(a) To find the minimum point, complete the square for \(y = x^2 - 8x + 5\):

\(y = (x-4)^2 - 16 + 5 = (x-4)^2 - 11\).

The minimum point is at \(x = 4\), giving \(y = -11\). Thus, the coordinates are \((4, -11)\).

(b) The curve is stretched by a factor of 2 parallel to the y-axis, so the y-coordinate of the minimum point becomes \(-11 \times 2 = -22\). Then, the curve is translated by \(\begin{pmatrix} 4 \\ 1 \end{pmatrix}\), so the x-coordinate becomes \(4 + 4 = 8\) and the y-coordinate becomes \(-22 + 1 = -21\). Thus, the coordinates of the minimum point of the transformed curve are \((8, -21)\).

(c) The equation of the transformed curve is found by applying the transformations to the original equation:

First, stretch by a factor of 2: \(y = 2(x^2 - 8x + 5) = 2x^2 - 16x + 10\).

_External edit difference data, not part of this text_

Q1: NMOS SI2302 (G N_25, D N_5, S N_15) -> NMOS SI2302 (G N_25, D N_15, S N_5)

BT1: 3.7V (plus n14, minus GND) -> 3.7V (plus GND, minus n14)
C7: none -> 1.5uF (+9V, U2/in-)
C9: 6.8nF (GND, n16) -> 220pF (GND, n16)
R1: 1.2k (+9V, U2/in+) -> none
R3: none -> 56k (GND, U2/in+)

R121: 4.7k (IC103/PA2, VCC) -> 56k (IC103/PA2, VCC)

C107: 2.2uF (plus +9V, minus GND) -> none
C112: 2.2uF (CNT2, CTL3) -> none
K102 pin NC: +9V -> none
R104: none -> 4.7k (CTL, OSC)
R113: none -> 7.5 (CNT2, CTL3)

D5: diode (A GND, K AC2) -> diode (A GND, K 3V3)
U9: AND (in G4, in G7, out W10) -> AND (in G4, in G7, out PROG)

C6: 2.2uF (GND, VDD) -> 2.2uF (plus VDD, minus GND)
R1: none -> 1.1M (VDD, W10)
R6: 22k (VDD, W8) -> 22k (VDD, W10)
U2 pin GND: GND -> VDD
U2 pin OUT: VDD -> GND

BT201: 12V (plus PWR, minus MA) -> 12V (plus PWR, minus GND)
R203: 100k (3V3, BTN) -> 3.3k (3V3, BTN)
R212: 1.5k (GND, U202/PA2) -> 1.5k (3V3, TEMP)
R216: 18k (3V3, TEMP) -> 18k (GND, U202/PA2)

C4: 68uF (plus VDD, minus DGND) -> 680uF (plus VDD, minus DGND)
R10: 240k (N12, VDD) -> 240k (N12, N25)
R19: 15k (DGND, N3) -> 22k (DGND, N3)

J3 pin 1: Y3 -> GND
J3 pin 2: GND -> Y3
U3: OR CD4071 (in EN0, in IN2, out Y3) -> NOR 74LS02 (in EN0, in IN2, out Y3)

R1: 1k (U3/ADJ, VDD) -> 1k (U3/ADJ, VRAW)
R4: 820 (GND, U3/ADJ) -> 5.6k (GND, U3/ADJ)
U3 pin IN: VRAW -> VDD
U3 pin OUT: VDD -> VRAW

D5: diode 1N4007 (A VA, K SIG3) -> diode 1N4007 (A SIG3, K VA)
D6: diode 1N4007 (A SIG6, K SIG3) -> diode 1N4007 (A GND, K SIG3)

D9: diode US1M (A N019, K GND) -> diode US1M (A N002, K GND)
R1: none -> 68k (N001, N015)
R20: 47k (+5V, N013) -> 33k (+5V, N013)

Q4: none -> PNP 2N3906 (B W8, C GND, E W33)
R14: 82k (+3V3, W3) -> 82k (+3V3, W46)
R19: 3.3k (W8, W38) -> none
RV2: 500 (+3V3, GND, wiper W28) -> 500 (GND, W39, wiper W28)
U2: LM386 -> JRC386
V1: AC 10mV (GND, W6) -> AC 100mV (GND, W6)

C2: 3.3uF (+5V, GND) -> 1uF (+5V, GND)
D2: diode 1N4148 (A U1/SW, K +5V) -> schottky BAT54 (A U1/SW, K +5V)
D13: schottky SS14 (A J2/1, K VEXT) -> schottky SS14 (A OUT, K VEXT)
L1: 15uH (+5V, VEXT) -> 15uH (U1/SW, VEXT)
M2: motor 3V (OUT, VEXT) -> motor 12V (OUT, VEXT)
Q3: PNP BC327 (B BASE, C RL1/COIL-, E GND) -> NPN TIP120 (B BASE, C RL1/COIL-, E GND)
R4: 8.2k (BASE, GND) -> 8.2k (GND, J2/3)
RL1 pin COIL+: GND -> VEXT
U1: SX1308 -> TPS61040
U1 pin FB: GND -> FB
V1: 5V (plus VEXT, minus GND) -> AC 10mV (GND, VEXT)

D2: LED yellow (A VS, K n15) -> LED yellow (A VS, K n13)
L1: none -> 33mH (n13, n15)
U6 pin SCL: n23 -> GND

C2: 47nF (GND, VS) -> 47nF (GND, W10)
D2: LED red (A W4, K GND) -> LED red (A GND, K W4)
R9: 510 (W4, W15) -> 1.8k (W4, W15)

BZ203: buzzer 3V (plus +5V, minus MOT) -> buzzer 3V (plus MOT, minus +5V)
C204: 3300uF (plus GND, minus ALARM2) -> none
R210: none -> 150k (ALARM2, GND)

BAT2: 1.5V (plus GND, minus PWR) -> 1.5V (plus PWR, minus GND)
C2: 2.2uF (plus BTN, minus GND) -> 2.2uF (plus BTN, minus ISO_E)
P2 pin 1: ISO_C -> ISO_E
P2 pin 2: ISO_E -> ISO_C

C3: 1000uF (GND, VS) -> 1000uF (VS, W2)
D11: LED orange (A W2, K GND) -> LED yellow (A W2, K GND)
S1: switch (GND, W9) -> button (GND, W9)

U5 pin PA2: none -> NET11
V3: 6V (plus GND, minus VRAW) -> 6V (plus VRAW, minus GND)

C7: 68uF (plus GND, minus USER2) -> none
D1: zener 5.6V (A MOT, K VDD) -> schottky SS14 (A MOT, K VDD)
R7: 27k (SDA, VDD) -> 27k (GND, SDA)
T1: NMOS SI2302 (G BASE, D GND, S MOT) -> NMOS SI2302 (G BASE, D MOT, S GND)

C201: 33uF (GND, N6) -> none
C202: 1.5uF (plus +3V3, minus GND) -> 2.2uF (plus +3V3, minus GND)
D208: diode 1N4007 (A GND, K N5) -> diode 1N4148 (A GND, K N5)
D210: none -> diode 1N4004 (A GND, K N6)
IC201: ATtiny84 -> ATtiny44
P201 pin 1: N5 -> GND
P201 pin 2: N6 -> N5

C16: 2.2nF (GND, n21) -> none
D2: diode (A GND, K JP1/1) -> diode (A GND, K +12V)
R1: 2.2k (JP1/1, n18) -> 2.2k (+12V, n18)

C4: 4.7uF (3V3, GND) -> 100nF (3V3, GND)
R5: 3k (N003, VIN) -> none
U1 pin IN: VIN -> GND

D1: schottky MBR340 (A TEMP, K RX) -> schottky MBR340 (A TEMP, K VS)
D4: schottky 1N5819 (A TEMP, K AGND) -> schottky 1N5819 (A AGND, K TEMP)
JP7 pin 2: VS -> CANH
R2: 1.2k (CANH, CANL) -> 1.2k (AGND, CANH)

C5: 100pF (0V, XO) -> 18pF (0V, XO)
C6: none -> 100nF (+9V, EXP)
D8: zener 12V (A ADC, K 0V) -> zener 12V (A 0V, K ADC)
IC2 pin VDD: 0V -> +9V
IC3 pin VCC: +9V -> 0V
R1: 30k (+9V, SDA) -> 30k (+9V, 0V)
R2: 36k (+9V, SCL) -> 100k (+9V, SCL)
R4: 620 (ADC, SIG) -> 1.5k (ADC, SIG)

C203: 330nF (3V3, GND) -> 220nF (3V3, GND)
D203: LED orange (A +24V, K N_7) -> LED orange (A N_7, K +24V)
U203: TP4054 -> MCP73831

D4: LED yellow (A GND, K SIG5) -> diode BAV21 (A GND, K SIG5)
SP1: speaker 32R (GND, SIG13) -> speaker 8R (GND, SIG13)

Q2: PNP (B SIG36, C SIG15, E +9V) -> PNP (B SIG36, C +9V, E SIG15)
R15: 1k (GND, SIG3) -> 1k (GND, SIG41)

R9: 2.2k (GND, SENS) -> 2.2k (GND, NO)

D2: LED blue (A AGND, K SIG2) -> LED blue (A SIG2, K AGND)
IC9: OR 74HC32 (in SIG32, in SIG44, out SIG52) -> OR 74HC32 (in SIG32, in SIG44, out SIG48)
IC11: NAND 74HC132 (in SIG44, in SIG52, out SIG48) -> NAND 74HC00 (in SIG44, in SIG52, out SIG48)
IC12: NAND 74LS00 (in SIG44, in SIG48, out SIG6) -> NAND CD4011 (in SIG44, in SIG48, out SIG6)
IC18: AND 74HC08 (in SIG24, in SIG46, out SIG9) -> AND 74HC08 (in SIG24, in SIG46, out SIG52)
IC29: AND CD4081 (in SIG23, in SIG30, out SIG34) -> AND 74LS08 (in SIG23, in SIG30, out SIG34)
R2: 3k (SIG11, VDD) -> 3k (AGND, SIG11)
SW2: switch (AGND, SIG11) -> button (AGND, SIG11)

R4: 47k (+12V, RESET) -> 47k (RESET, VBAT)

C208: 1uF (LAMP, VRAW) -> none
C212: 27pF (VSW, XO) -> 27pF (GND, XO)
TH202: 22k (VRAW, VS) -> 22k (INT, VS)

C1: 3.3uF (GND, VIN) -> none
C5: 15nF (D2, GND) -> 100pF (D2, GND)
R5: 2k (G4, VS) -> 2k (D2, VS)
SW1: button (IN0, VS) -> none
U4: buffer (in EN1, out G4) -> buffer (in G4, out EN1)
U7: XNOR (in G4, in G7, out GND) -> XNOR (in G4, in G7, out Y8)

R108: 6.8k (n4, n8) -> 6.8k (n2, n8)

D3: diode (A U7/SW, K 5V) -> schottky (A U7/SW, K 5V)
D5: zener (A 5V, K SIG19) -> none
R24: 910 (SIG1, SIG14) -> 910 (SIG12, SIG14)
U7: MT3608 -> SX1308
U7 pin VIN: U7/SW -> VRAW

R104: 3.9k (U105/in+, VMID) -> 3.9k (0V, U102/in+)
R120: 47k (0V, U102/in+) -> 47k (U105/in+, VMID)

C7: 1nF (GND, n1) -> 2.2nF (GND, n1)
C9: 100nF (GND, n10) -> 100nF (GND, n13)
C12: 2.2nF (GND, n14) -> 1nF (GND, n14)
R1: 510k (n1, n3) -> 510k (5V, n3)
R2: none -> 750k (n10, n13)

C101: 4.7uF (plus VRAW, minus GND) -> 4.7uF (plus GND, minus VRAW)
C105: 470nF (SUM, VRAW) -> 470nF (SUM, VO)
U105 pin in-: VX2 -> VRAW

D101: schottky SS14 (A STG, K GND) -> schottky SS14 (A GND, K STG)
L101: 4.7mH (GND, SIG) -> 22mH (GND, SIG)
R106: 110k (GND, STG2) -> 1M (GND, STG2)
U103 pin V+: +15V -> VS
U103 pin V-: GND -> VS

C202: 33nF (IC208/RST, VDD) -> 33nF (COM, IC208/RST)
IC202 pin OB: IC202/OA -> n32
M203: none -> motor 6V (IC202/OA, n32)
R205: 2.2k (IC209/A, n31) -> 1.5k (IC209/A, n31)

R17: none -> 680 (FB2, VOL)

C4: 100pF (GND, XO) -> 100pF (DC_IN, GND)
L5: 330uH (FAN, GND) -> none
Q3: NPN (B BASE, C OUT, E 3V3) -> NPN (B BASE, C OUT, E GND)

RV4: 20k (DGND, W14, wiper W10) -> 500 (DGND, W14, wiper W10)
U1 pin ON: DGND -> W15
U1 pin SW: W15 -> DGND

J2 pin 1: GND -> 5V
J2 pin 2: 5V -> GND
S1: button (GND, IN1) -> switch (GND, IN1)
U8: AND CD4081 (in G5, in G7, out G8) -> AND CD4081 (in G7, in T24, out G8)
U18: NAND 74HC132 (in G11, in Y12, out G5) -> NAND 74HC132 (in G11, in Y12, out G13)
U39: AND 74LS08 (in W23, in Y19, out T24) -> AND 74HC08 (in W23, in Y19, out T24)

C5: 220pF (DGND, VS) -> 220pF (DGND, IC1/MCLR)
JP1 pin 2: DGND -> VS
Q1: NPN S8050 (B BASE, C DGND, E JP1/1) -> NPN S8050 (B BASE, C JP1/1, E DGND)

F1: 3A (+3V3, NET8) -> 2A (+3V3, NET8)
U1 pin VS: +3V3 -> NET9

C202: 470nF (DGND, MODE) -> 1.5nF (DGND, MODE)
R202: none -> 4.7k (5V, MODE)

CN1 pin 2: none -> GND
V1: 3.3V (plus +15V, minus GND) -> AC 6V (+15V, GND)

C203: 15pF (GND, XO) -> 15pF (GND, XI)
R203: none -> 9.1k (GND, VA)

Then, translate by \(\begin{pmatrix} 4 \\ 1 \end{pmatrix}\):

Replace \(x\) with \(x - 4\): \(y = 2((x-4)^2 - 11) + 1\).

Expand: \(y = 2(x^2 - 8x + 16 - 11) + 1 = 2x^2 - 16x + 10 + 1 = 2x^2 - 16x + 11\).

Thus, the equation of the transformed curve is \(y = 2x^2 - 32x + 107\).